La Asociación Psiquiátrica Norteamericana, en su Manual Diagnóstico y Estadístico de Perturbaciones Mentales, caracteriza el sadismo como manifestación exclusivamente masculina. Sin embargo, excepcionalmente, las mujeres son capaces de publicar un sadismo insospechado. Tal el caso de las caporalas de los campos de concentración nazis. En Belsen había una rubia que se hizo famosa por sus atrocidades, Irma Griese, alias El Ángel Rubio, que estuvo también en Auschwitz y que no se cansaba de repartir latigazos las veinticuatro horas del día. Otra sádica notoria fue la Führerin Hasse, a la que Olga Lengyel llama La Aborrecible en sus Memorias de Ultratumba. En Majdanek, Herminia Braunsteiner, condenada en julio de 1981 a cadena perpetua, mató a patadas a unas mil personas, principalmente mujeres y niños.
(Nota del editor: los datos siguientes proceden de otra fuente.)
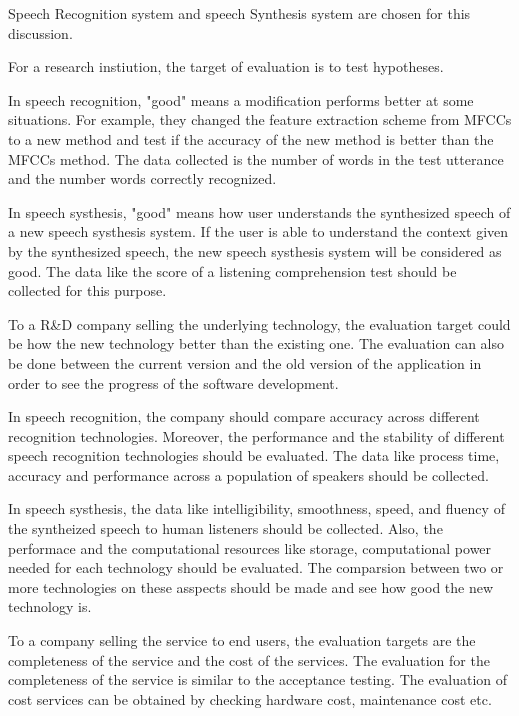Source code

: \documentclass[12pt]{article}
\newenvironment{problem}[2][Problem]{\begin{trivlist}
\item[\hskip \labelsep {\bfseries #1}\hskip \labelsep {\bfseries #2.}]}{\end{trivlist}}
\begin{document}
\begin{problem}{5.2}
    Speech Recognition system and speech Synthesis system are chosen for this
    discussion.

    For a research instiution, the target of evaluation is to test hypotheses.

    In speech recognition, "good" means a modification performs better at some situations.
    For example, they changed the feature extraction scheme from MFCCs to a new method
    and test if the accuracy of the new method is better than the MFCCs method.
    The data collected is the number of words in the test utterance and
    the number words correctly recognized.

    In speech systhesis, "good" means how user understands the synthesized speech
    of a new speech systhesis system.
    If the user is able to understand the context given by the synthesized speech, the
    new speech systhesis system will be considered as good.
    The data like the score of a listening comprehension test should be collected
    for this purpose.

    To a R\&D company selling the underlying technology, the evaluation
    target could be how the new technology better than the existing one. The 
    evaluation can also be done between the current version and the old version of 
    the application in order to see the progress of the software development.

    In speech recognition, the company should compare accuracy across different 
    recognition technologies. Moreover, the performance and the stability of different 
    speech recognition technologies should be evaluated. The data like process time,
    accuracy and performance across a population of speakers should be collected.

    In speech systhesis, the data like intelligibility, smoothness, speed, and 
    fluency of the syntheized speech to human listeners should be collected. 
    Also, the performace and the computational resources like storage, computational
    power needed for each technology should be evaluated.
    The comparsion between two or more technologies on these asspects should be 
    made and see how good the new technology is.

    To a company selling the service to end users, the evaluation targets are 
    the completeness of the service and the cost of the services. 
    The evaluation for the completeness of the service is similar to the 
    acceptance testing. The evaluation of cost services can be obtained by 
    checking hardware cost, maintenance cost etc.


\end{problem}
\end{document}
Le decían La Yegua de Majdanek y usaba siempre botas de montar.
Rudolf Hoess, el comandante del campo de concentración de Auschwitz, dice en su autobiografía que las caporalas superaban a los caporales en bajeza y salvajismo.
“No creo –declara Hoess– que los hombres sean capaces de tal grado de brutalidad. Me estremezco pensando cómo [las caporalas] estrangulaban a las judías francesas y cómo las mataban a hachazos y las destrozaban en jirones.” (Rudolf Hoess, Yo, Comandante de Auschwitz. Autobiografía. Barcelona, Muchnik, 1979, 134-135.)
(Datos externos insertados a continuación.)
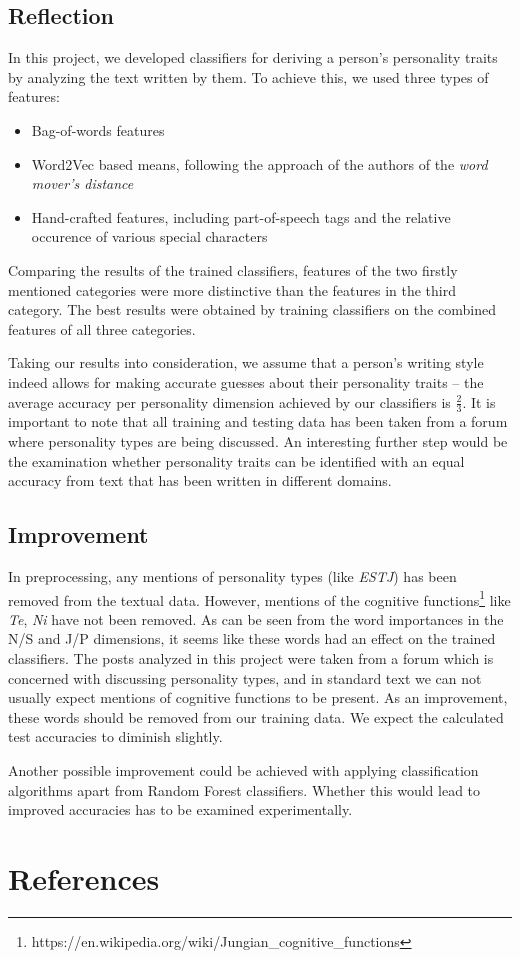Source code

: \documentclass[12pt]{elsarticle}
\begin{document}
\subsection{Reflection}
In this project, we developed classifiers for deriving a person's personality traits by analyzing the text written by them. To achieve this, we used three types of features:
\begin{itemize}
\item Bag-of-words features
\item Word2Vec based means, following the approach of the authors of the \textit{word mover's distance}
\item Hand-crafted features, including part-of-speech tags and the relative occurence of various special characters
\end{itemize}
Comparing the results of the trained classifiers, features of the two firstly mentioned categories were more distinctive than the features in the third category. The best results were obtained by training classifiers on the combined features of all three categories.


Taking our results into consideration, we assume that a person's writing style indeed allows for making accurate guesses about their personality traits -- the average accuracy per personality dimension achieved by our classifiers is $\frac{2}{3}$. It is important to note that all training and testing data has been taken from a forum where personality types are being discussed. An interesting further step would be the examination whether personality traits can be identified with an equal accuracy from text that has been written in different domains.





\subsection{Improvement}
In preprocessing, any mentions of personality types (like \textit{ESTJ}) has been removed from the textual data. However, mentions of the cognitive functions\footnote{https://en.wikipedia.org/wiki/Jungian\_cognitive\_functions} like \textit{Te}, \textit{Ni} have not been removed. As can be seen from the word importances in the N/S and J/P dimensions, it seems like these words had an effect on the trained classifiers. The posts analyzed in this project were taken from a forum which is concerned with discussing personality types, and in standard text we can not usually expect mentions of cognitive functions to be present. As an improvement, these words should be removed from our training data. We expect the calculated test accuracies to diminish slightly.

Another possible improvement could be achieved with applying classification algorithms apart from Random Forest classifiers. Whether this would lead to improved accuracies has to be examined experimentally.











\clearpage
\section{References}


\end{document}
Mujer de gran sadismo y probada criminalidad fue la noble húngara Erzsébet (Isabel, en húngaro) Báthory, condenada en 1611 a encierro perpetuo en su propio castillo de los Cárpatos por haber asesinado a seiscientas cincuenta muchachas. Las mataba con sádico refinamiento y de diferentes maneras. Por ejemplo, metía a la víctima, o mejor dicho, la embutía en una jaula muy estrecha y llena de púas superofensivas que naturalmente hincaban de lo lindo a la recién llegada, haciéndola sangrar por todas partes. Erzsébet Báthory colgaba entonces la jaula del cielo raso y contemplaba gozosa la lluvia de sangre. Además, se bañaba con sangre, firmemente convencida de que ésta la rejuvenecía y realzaba su belleza. Pero este caso es inusual, ya que el gusto por lo cruento no es propio de la mujer, sino del hombre. Recuerdo que yo solía concurrir al Luna Park para ver las peleas de boxeo y algunos espectadores gritaban: “¡Quiero ver sangre!”. Nunca vi a una mujer diciendo lo mismo, y eso que había varias en la concurrencia.